Price vs. Value: What Does a Degree Cost and What Is It Worth?
Low-cost higher education providers are pushing institutions across the country to cut costs to reduce the prices of their degree programs. However, these cost-saving measures are coming at the expense of the interpersonal interaction that makes higher education a valuable investment in the first place.

It costs about $10,000 for a bachelor’s degree in Texas. In Georgia, $7,000 for a master’s. Bill Gates predicted that, by 2015, a college education would cost $2,000 as a result of the growing use of technology.

We have MOOCs (Massive Open Online Courses) now, which are ‘free,’ but what is the value of these low-cost degrees in the market? How does the proliferation of degree programs designed to lower costs for students impact the competitiveness and commoditization of higher education?

We’ve heard the adage of the difference between price and value, what you pay for an item and what it is worth to you. But what about in terms of a degree: is the value of a degree related to the price paid to obtain it? Does a lower-cost degree equate to a lower value for students over the course of their career? Or does it not matter how much the degree cost, just as long as the student has one?

In the undergraduate classroom, I often tell students they will get as much out of their education as they put into it, and that I’ll do my best to bring them solid theory, practical application ideas and reality-based examples to apply the theory in classroom discussion and projects — but how much they actually learn, use and apply to their life is up to them. Most students nod in agreement and begin a barrage of questions during the first class meeting.

As the quest for a lower-priced degree continues, the key question being asked in ivory towers across campuses is: how will we lower the cost while providing the same quality of education? Some areas could be reduced or removed. Faculty are a common area, either through larger class sizes, more adjunct instructors, more TAs and GAs and other tenured faculty labor-saving methods that vary from campus to campus. Technology is the key area currently focused on.

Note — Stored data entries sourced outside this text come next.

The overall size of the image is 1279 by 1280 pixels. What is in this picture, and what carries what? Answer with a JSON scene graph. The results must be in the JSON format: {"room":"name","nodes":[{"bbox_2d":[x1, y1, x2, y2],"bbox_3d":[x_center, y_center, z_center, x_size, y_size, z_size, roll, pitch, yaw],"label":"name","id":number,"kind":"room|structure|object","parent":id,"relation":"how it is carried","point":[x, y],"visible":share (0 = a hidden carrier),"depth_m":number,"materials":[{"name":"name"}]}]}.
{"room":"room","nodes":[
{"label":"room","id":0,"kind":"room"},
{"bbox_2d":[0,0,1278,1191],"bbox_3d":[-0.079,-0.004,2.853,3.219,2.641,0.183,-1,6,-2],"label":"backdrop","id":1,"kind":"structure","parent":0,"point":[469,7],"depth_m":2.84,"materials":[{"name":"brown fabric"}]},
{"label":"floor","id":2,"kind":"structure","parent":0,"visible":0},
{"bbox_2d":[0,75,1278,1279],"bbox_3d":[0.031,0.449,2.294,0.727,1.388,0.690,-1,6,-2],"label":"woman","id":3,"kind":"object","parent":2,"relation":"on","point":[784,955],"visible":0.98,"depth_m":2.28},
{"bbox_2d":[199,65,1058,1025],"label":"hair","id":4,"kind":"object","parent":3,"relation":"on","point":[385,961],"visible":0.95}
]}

Flipped classrooms, massive groups of students watching one lecture, then discussing in small groups or with TAs, is becoming more and more common. Artificial intelligence for grading student papers is beginning to grow, as with the widespread use of computer-based testing.

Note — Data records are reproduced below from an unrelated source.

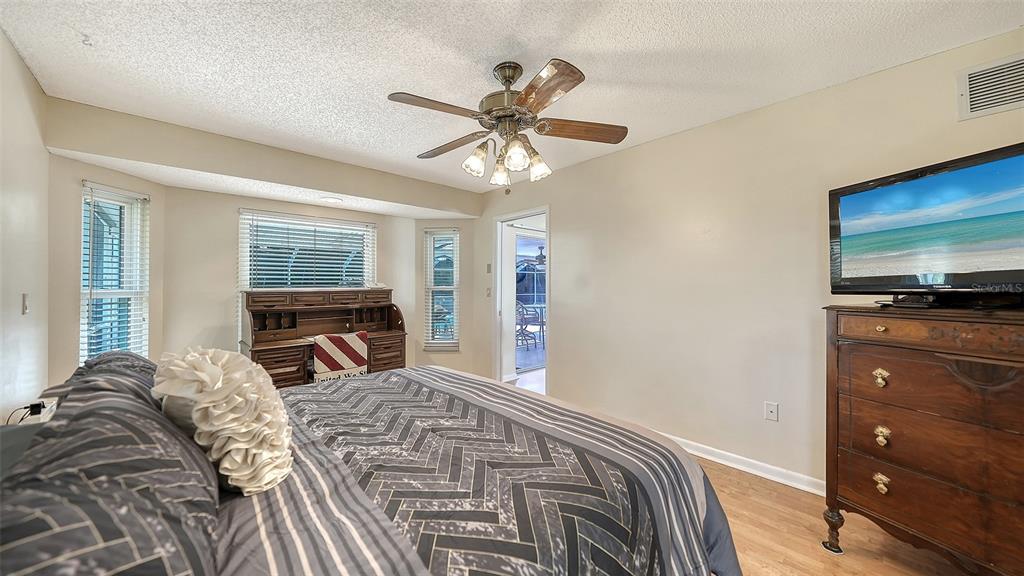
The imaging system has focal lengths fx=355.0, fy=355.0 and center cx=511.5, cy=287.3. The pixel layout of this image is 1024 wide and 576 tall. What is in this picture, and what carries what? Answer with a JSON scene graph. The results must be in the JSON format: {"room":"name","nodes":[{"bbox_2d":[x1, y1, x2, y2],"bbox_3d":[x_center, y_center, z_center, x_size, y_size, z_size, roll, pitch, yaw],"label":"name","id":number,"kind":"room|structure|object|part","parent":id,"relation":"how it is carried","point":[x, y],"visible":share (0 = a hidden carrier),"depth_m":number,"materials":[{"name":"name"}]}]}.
{"room":"bedroom","nodes":[
{"label":"bedroom","id":0,"kind":"room"},
{"bbox_2d":[0,29,49,422],"bbox_3d":[-1.638,0.030,0.729,0.129,2.459,4.549,0,0,-43],"label":"left wall","id":1,"kind":"structure","parent":0,"point":[41,150],"depth_m":1.89,"materials":[{"name":"white paint"}]},
{"bbox_2d":[21,293,30,314],"bbox_3d":[-2.649,0.093,1.939,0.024,0.118,0.073,0,0,-43],"label":"light switch","id":2,"kind":"object","parent":1,"relation":"attached to","point":[24,302],"visible":0.97,"depth_m":1.93,"materials":[{"name":"white plastic"}]},
{"bbox_2d":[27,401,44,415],"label":"power adapter","id":3,"kind":"object","parent":1,"relation":"attached to","point":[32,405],"visible":0.66,"depth_m":1.86,"materials":[{"name":"black plastic"}]},
{"bbox_2d":[6,401,46,424],"bbox_3d":[-2.406,0.710,1.759,0.104,0.271,0.225,0,0,-43],"label":"power cord","id":4,"kind":"object","parent":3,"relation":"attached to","point":[43,406],"visible":0.66,"depth_m":1.78,"materials":[{"name":"black plastic"}]},
{"bbox_2d":[45,149,167,390],"bbox_3d":[-3.145,0.165,2.753,0.149,2.175,0.886,0,0,4],"label":"bay left wall","id":5,"kind":"structure","parent":0,"point":[78,174],"depth_m":2.45,"materials":[{"name":"beige paint"}]},
{"bbox_2d":[79,182,148,362],"bbox_3d":[-3.136,0.000,2.782,0.146,1.548,0.515,0,0,5],"label":"left window","id":6,"kind":"structure","parent":5,"relation":"in","point":[84,288],"depth_m":2.82,"materials":[{"name":"white glass"}]},
{"bbox_2d":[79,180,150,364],"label":"window blind","id":7,"kind":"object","parent":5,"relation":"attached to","point":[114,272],"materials":[{"name":"white plastic"}]},
{"bbox_2d":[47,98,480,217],"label":"soffit","id":8,"kind":"structure","parent":0,"point":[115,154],"depth_m":2.88,"materials":[{"name":"beige paint"}]},
{"bbox_2d":[321,196,341,202],"bbox_3d":[-1.869,-0.908,3.684,0.202,0.010,0.203,0,0,-43],"label":"recessed light","id":9,"kind":"object","parent":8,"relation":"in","point":[332,200],"visible":0.99,"depth_m":3.67,"materials":[{"name":"white"}]},
{"bbox_2d":[170,185,418,371],"bbox_3d":[-2.194,0.150,3.998,2.456,2.208,0.151,0,0,-43],"label":"bay back wall","id":10,"kind":"structure","parent":0,"point":[234,205],"depth_m":3.37,"materials":[{"name":"paint"}]},
{"bbox_2d":[239,209,375,291],"bbox_3d":[-2.191,-0.085,3.916,1.305,1.393,0.104,0,0,-43],"label":"center window","id":11,"kind":"structure","parent":10,"relation":"in","point":[243,213],"depth_m":3.85,"materials":[{"name":"white"}]},
{"bbox_2d":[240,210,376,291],"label":"window blind","id":12,"kind":"object","parent":11,"relation":"attached to","point":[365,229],"visible":0.68,"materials":[{"name":"white plastic"}]},
{"bbox_2d":[409,218,478,372],"bbox_3d":[-0.892,0.167,4.747,0.866,2.201,0.151,0,0,3],"label":"bay right wall","id":13,"kind":"structure","parent":0,"point":[450,355],"depth_m":4.67,"materials":[{"name":"paint"}]},
{"bbox_2d":[424,227,459,350],"bbox_3d":[-0.917,0.057,4.712,0.480,1.606,0.157,0,0,4],"label":"right window","id":14,"kind":"structure","parent":13,"relation":"in","point":[445,344],"depth_m":4.72,"materials":[{"name":"white glass"}]},
{"bbox_2d":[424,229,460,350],"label":"window blind","id":15,"kind":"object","parent":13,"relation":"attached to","point":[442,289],"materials":[{"name":"white plastic"}]},
{"bbox_2d":[0,0,1023,194],"bbox_3d":[-0.174,-1.240,1.950,3.766,0.108,5.298,0,0,-43],"label":"ceiling","id":16,"kind":"structure","parent":0,"point":[506,33],"depth_m":1.85,"materials":[{"name":"white paint"}]},
{"bbox_2d":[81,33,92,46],"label":"ceiling hook","id":17,"kind":"object","parent":16,"relation":"attached to","point":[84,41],"visible":0.98,"depth_m":1.69,"materials":[{"name":"white"}]},
{"bbox_2d":[387,58,628,191],"bbox_3d":[-0.027,-0.853,1.965,1.222,0.672,1.226,0,0,-14],"label":"ceiling fan","id":18,"kind":"object","parent":16,"relation":"hanging from","point":[506,77],"visible":0.98,"depth_m":1.87,"materials":[{"name":"metal"}]},
{"bbox_3d":[-0.364,-0.866,1.745,0.279,0.038,0.471,0,0,40],"label":"blade","id":19,"kind":"part","parent":18,"relation":"part of","materials":[{"name":"brown wood"}]},
{"bbox_3d":[-0.372,-0.845,2.143,0.529,0.048,0.248,0,0,30],"label":"blade","id":20,"kind":"part","parent":18,"relation":"part of","materials":[{"name":"brown wood"}]},
{"bbox_3d":[-0.199,-0.689,1.943,0.123,0.137,0.119,0,0,-43],"label":"glass shade","id":21,"kind":"part","parent":18,"relation":"part of","materials":[{"name":"white glass"}]},
{"bbox_3d":[-0.069,-0.648,2.027,0.120,0.133,0.119,0,0,-43],"label":"glass shade","id":22,"kind":"part","parent":18,"relation":"part of","materials":[{"name":"white glass"}]},
{"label":"motor housing","id":23,"kind":"part","parent":18,"relation":"part of","materials":[{"name":"metal"}]},
{"bbox_3d":[0.016,-0.672,1.813,0.126,0.134,0.124,0,0,-43],"label":"glass shade","id":24,"kind":"part","parent":18,"relation":"part of","materials":[{"name":"white glass"}]},
{"bbox_3d":[0.146,-0.666,1.980,0.122,0.130,0.121,0,0,-43],"label":"shade","id":25,"kind":"part","parent":18,"relation":"part of","materials":[{"name":"white glass"}]},
{"bbox_3d":[0.142,-0.863,1.605,0.245,0.044,0.519,0,0,-14],"label":"blade","id":26,"kind":"part","parent":18,"relation":"part of","materials":[{"name":"brown wood"}]},
{"bbox_3d":[0.395,-0.861,1.952,0.572,0.043,0.216,0,0,-14],"label":"fan blade","id":27,"kind":"part","parent":18,"relation":"part of","materials":[{"name":"brown wood"}]},
{"bbox_2d":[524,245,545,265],"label":"ceiling fan","id":28,"kind":"object","parent":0,"point":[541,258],"visible":0.59,"depth_m":8.67,"materials":[{"name":"metal"}]},
{"bbox_2d":[478,29,1023,493],"bbox_3d":[1.272,0.029,2.894,0.136,2.447,5.202,0,0,-43],"label":"right wall","id":29,"kind":"structure","parent":0,"point":[569,315],"depth_m":2.54,"materials":[{"name":"beige paint"}]},
{"bbox_2d":[485,286,491,296],"bbox_3d":[-0.291,0.055,4.378,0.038,0.122,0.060,0,0,-43],"label":"light switch","id":30,"kind":"object","parent":29,"relation":"attached to","point":[487,289],"visible":0.99,"depth_m":4.37,"materials":[{"name":"white plastic"}]},
{"bbox_2d":[485,263,491,272],"bbox_3d":[-0.288,-0.239,4.444,0.029,0.122,0.064,0,0,-43],"label":"thermostat","id":31,"kind":"object","parent":29,"relation":"attached to","point":[489,266],"visible":0.98,"depth_m":4.44,"materials":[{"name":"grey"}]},
{"bbox_2d":[494,205,550,394],"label":"doorway","id":32,"kind":"object","parent":29,"relation":"in","point":[504,218],"visible":0.65,"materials":[{"name":"white paint"}]},
{"bbox_2d":[666,433,826,496],"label":"baseboard","id":33,"kind":"structure","parent":29,"relation":"attached to","point":[737,467],"depth_m":2.40,"materials":[{"name":"white paint"}]},
{"bbox_2d":[764,401,778,420],"bbox_3d":[1.714,0.819,2.346,0.013,0.115,0.071,0,0,-43],"label":"wall outlet","id":34,"kind":"object","parent":29,"relation":"attached to","point":[771,410],"visible":0.97,"depth_m":2.35,"materials":[{"name":"white plastic"}]},
{"bbox_2d":[956,53,1023,119],"bbox_3d":[2.359,-0.957,1.621,0.015,0.236,0.388,0,0,-43],"label":"air vent","id":35,"kind":"object","parent":29,"relation":"attached to","point":[995,105],"visible":1,"depth_m":1.70,"materials":[{"name":"white metal"}]},
{"bbox_2d":[703,457,978,575],"bbox_3d":[-0.113,1.309,1.848,4.156,0.101,5.288,0,0,-43],"label":"floor","id":36,"kind":"structure","parent":0,"point":[819,556],"depth_m":1.79,"materials":[{"name":"brown wood"}]},
{"bbox_2d":[241,288,407,387],"bbox_3d":[-1.879,0.651,3.690,1.494,1.223,0.671,0,0,-43],"label":"desk","id":37,"kind":"object","parent":36,"relation":"on","point":[293,317],"visible":0.65,"depth_m":3.61,"materials":[{"name":"brown wood"}]},
{"bbox_2d":[311,331,368,381],"bbox_3d":[-1.646,0.686,3.399,0.496,0.445,0.265,0,0,-43],"label":"striped cloth","id":38,"kind":"object","parent":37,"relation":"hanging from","point":[328,348],"visible":0.9,"depth_m":3.31,"materials":[{"name":"red fabric"}]},
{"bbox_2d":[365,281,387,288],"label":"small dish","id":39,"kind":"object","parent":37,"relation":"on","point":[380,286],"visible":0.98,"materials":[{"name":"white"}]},
{"bbox_2d":[0,353,739,575],"bbox_3d":[-0.523,0.662,1.323,2.292,1.235,2.059,0,0,-43],"label":"bed","id":40,"kind":"object","parent":36,"relation":"on","point":[715,516],"visible":0.91,"depth_m":1.01,"materials":[{"name":"grey fabric"}]},
{"bbox_2d":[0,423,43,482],"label":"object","id":41,"kind":"object","parent":40,"relation":"on","point":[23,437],"visible":0.29,"depth_m":0.97,"materials":[{"name":"grey fabric"}]},
{"bbox_2d":[40,350,159,407],"bbox_3d":[-1.491,0.417,1.378,0.355,0.334,0.748,0,0,-43],"label":"pillow","id":42,"kind":"object","parent":40,"relation":"on","point":[134,357],"visible":0.22,"depth_m":1.26,"materials":[{"name":"grey fabric"}]},
{"bbox_2d":[0,366,217,575],"bbox_3d":[-0.830,0.443,0.704,0.416,0.375,0.899,0,0,-43],"label":"pillow","id":43,"kind":"object","parent":40,"relation":"on","point":[13,534],"visible":0.95,"depth_m":0.63,"materials":[{"name":"grey fabric"}]},
{"bbox_2d":[152,346,296,493],"bbox_3d":[-0.895,0.391,1.130,0.331,0.421,0.455,0,0,-43],"label":"ruffled pillow","id":44,"kind":"object","parent":40,"relation":"on","point":[221,383],"visible":0.99,"depth_m":1.01,"materials":[{"name":"beige fabric"}]},
{"bbox_2d":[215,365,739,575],"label":"comforter","id":45,"kind":"object","parent":40,"relation":"on","point":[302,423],"visible":0.76,"depth_m":1.14,"materials":[{"name":"fabric"}]},
{"bbox_2d":[820,304,1023,575],"bbox_3d":[1.936,0.681,1.406,0.501,1.153,1.037,0,0,-24],"label":"dresser","id":46,"kind":"object","parent":36,"relation":"on","point":[882,331],"visible":1,"depth_m":1.44,"materials":[{"name":"brown wood"}]},
{"bbox_3d":[1.553,1.165,1.726,0.077,0.175,0.075,0,0,-24],"label":"leg","id":47,"kind":"part","parent":46,"relation":"part of","materials":[{"name":"brown wood"}]},
{"bbox_3d":[1.624,0.400,1.578,0.044,0.063,0.049,0,0,-24],"label":"knob","id":48,"kind":"part","parent":46,"relation":"part of","materials":[{"name":"gold metal"}]},
{"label":"brass knob","id":49,"kind":"part","parent":46,"relation":"part of","materials":[{"name":"gold metal"}]},
{"bbox_3d":[1.615,0.859,1.560,0.041,0.063,0.048,0,0,-24],"label":"pull","id":50,"kind":"part","parent":46,"relation":"part of","materials":[{"name":"gold metal"}]},
{"bbox_3d":[1.620,0.650,1.563,0.043,0.066,0.046,0,0,-24],"label":"knob","id":51,"kind":"part","parent":46,"relation":"part of","materials":[{"name":"gold metal"}]},
{"bbox_2d":[828,141,1023,302],"bbox_3d":[1.872,-0.227,1.468,0.292,0.575,0.894,0,0,-12],"label":"television","id":52,"kind":"object","parent":46,"relation":"on","point":[904,189],"visible":0.99,"depth_m":1.51,"materials":[{"name":"black plastic"}]},
{"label":"drawer","id":53,"kind":"part","parent":46,"relation":"part of","materials":[{"name":"brown wood"}]},
{"label":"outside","id":54,"kind":"structure","parent":0,"visible":0},
{"label":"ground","id":55,"kind":"structure","parent":54,"visible":0},
{"bbox_2d":[516,302,537,348],"bbox_3d":[0.189,0.769,7.333,0.546,0.984,0.553,0,0,-16],"label":"patio chair","id":56,"kind":"object","parent":55,"relation":"on","point":[524,319],"visible":0.61,"depth_m":7.24,"materials":[{"name":"metal"}]},
{"bbox_2d":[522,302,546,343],"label":"patio table","id":57,"kind":"object","parent":55,"relation":"on","point":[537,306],"visible":0.49,"depth_m":8.05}
]}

Yet the key issue here is the lack of person-to-person interaction.

Seemingly on the decline are the days of students and professors discussing, in a stately pillared college building, the merits of some philosopher, replaced with a lower-cost online discussion board where instructors pose questions for students to respond to and then have two more students asynchronously reply to other students to create ‘discussion.’ The cost might be lowered, but has the educational level also been lowered? Is that a good value in the long run?